The use and operation of teaching aid 10 will now be described with respect 
to FIGS. 1 through 3. Referring to FIG. 2, teaching aid is illustrated in 
a first or initial resting position prior to the application of force by a 
therapist. A therapist exerts a force upon spinal model 22. This force is 
sensed by load sensor 30 and the data is transmitted via cable 42 to 
microprocessor 46. Referring to FIG. 3, the force applied serves to 
compress springs 34 resulting in a displacement of second support 14 
relative to cavity 32 of third support 16. Upon displacement occurring 
male member 38 of displacement sensor 36 extends into female housing 40. 

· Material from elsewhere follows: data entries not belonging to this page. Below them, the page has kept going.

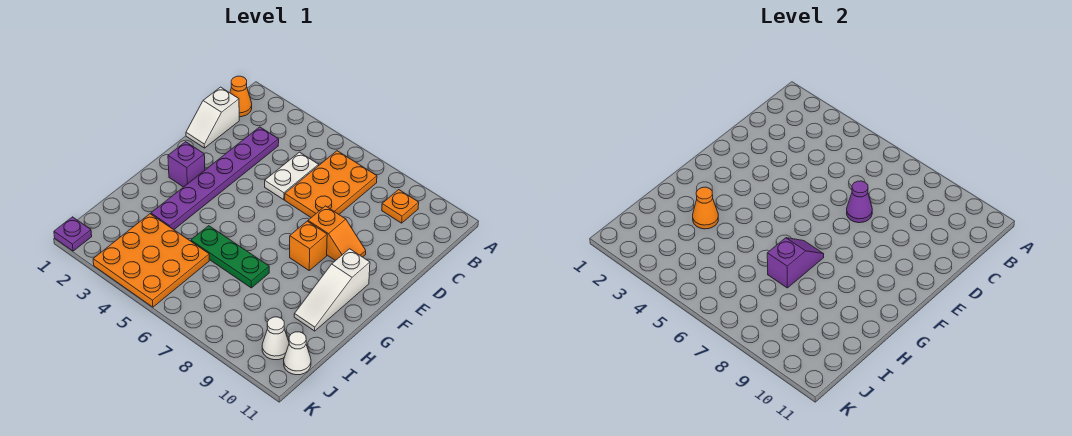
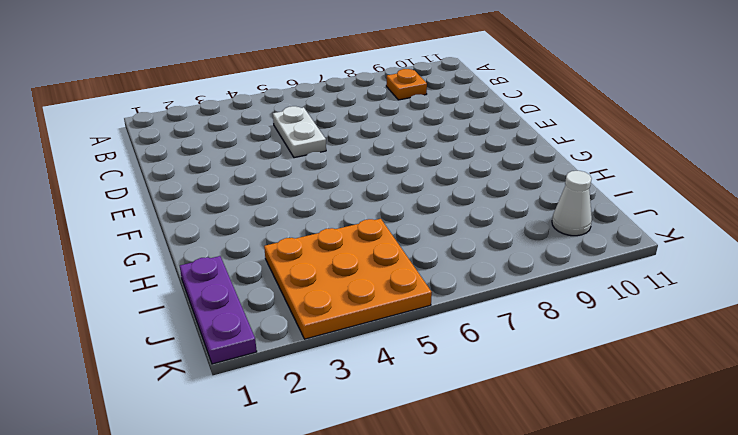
purple plate I1:K1 level 1 -> purple plate K1 level 1
none -> orange cone B1 level 1
none -> orange plate B6:D7 level 1
none -> white slope C1:D1 level 1 top C

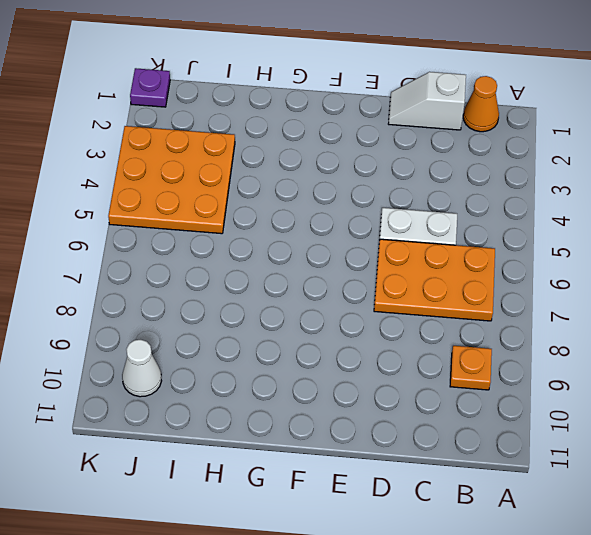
none -> purple plate C3:H3 level 1
none -> orange slope E8:E9 level 1 top 8
none -> purple brick F2 level 1

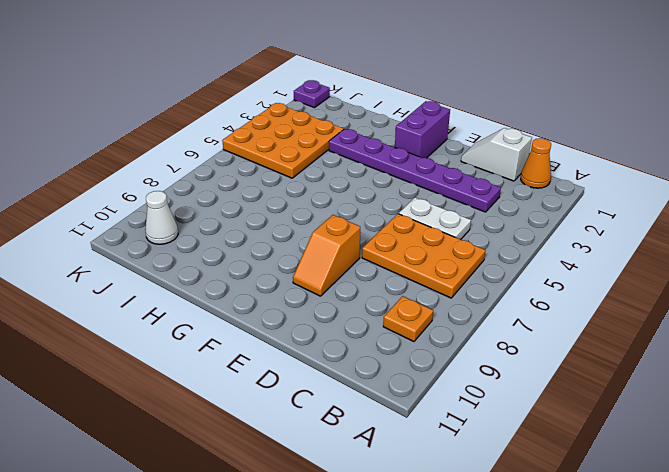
purple brick F1:F2 level 1 -> purple brick F2 level 1
none -> orange brick F8 level 1
none -> white slope F10:H10 level 1 top F
none -> green plate H5:H7 level 1

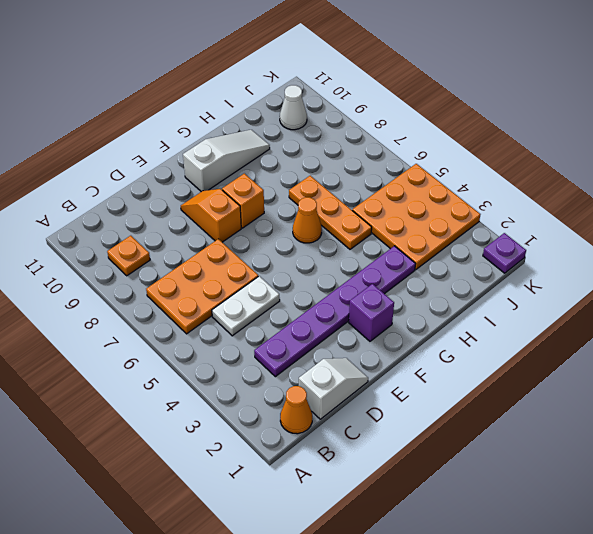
orange cone G6 level 1 -> orange cone H3 level 2
orange plate H5:H7 level 1 -> green plate H5:H7 level 1
none -> white cone J11 level 1
none -> purple cone D7 level 2
none -> purple slope G7:H7 level 2 top H

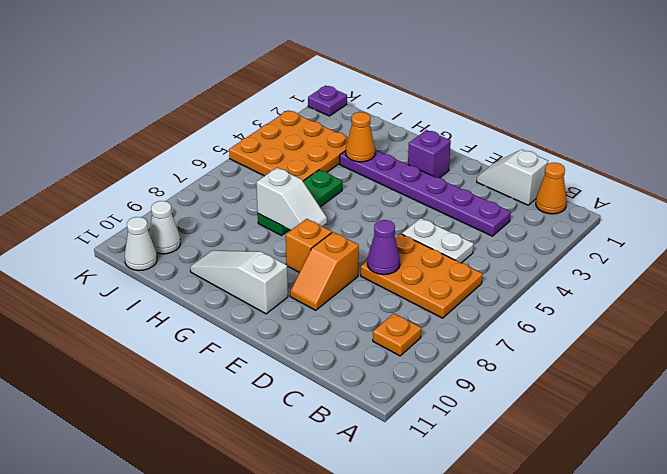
white slope G7:H7 level 2 top H -> purple slope G7:H7 level 2 top H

Referring to FIG. 1, the magnitude of the displacement is sensed by 
displacement sensor 36 and the data is transmitted via cable 44 to 
microprocessor 46. Microprocessor 46 is programmed to receive signals from 
load sensor 30 and displacement sensor 36. The signal from load sensor 30 
is converted into values of displacement and force. Microprocessor 46 then 
compares the values as to the amount of displacement occurring and the 
amount of force being applied to a therapeutics range of values. The 
results of the analysis are then provided in human readable form. In this 
case, display monitor 51 provides a graphic image that demonstrates 
whether the measured values for force and displacement are within the 
therapeutic range. It is preferred that the resistance provided by springs 
34 be variable so as to duplicate varying conditions of spinal stiffness. 
In teaching aid 10, variable resistance is provided by manually adding or 
removing springs from cavity 32 of third support 16. The resistance is in 
direct proportion to the number of springs 34 that are provided. It will 
be apparent that as the system is refined a more sophisticated manner of 
varying resistance can be substituted. 
It will be apparent to one skilled in the art that modifications may be 
made to the illustrated embodiment without departing from the spirit and 
scope of the invention as defined by the claims.